Paul Valéry tenía terror a los museos. Terror a que en un museo haya demasiada gente y no se logre ver a las obras expuestas, y terror al exacto contrario, que se expongan demasiadas obras hasta no lograr a ver la gente.

El recorrido en esta línea de tiempo que es El mundo de mi memoria de Enrique Arnal es un viaje placentero. La vida dura de la piedra que el pintor ve y absorbe en su niñez, el mineral que extrae con su iris durante la adolescencia, los colores de una cordillera violenta y de un clima siempre hostil que lo alimentan. El enceguecedor sol y la rarefacción del aire altiplánico son llevados en sus lienzos. Luego vienen el alma y el silencio.
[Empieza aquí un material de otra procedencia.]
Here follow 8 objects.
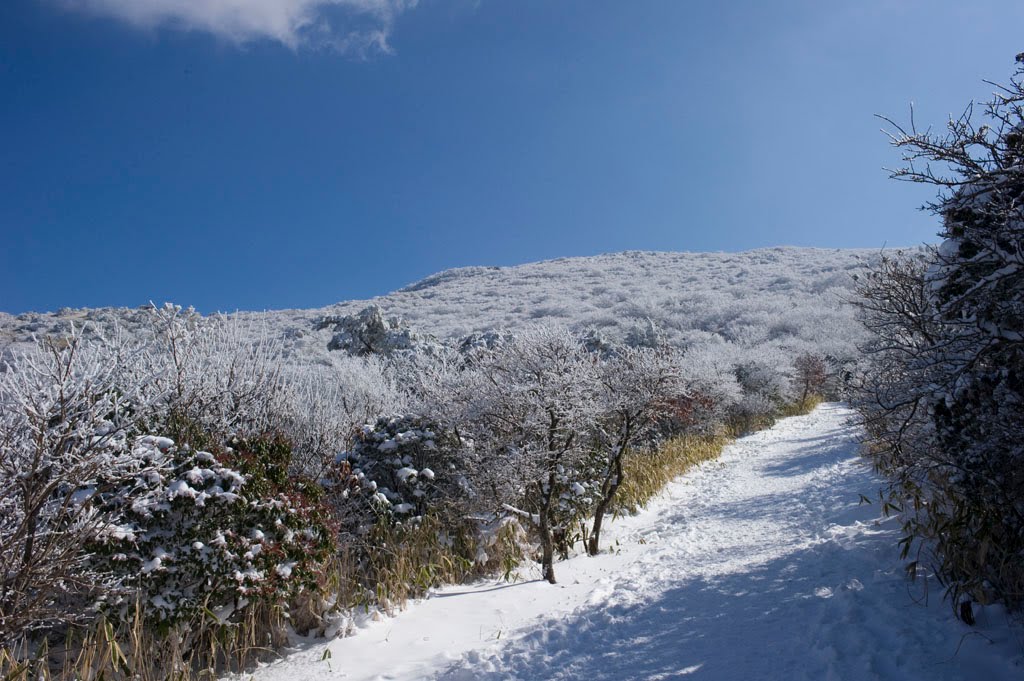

En sus pinceladas hay el signo de un lenguaje que desea superar la metafísica y recordar, hay la inevitable deformación de lo real, un espejo necesariamente alterado por el arte. Lo he admirado como un necesario pasaje de la vivencia a la poesía, desde el polvo que habrá respirado en su niñez y adolescencia en las calle de Catavi y Oruro, en la mirada que habrá penetrado el aparapita, el gallo o el cóndor, en los rostros inanimados y mudos de sus otros personajes, en su inmutable montaña, en los herméticos instrumento musicales.

La visión del pintor es un continuo nacer, memorias y olvidos, el ayer y el mañana.

Según Degas “la pintura no es muy difícil cuando no la conoces, pero cuando la conoces, entonces es otra cosa…”.

Arnal nos lleva en este recorrido y a nosotros nos queda la contemplación.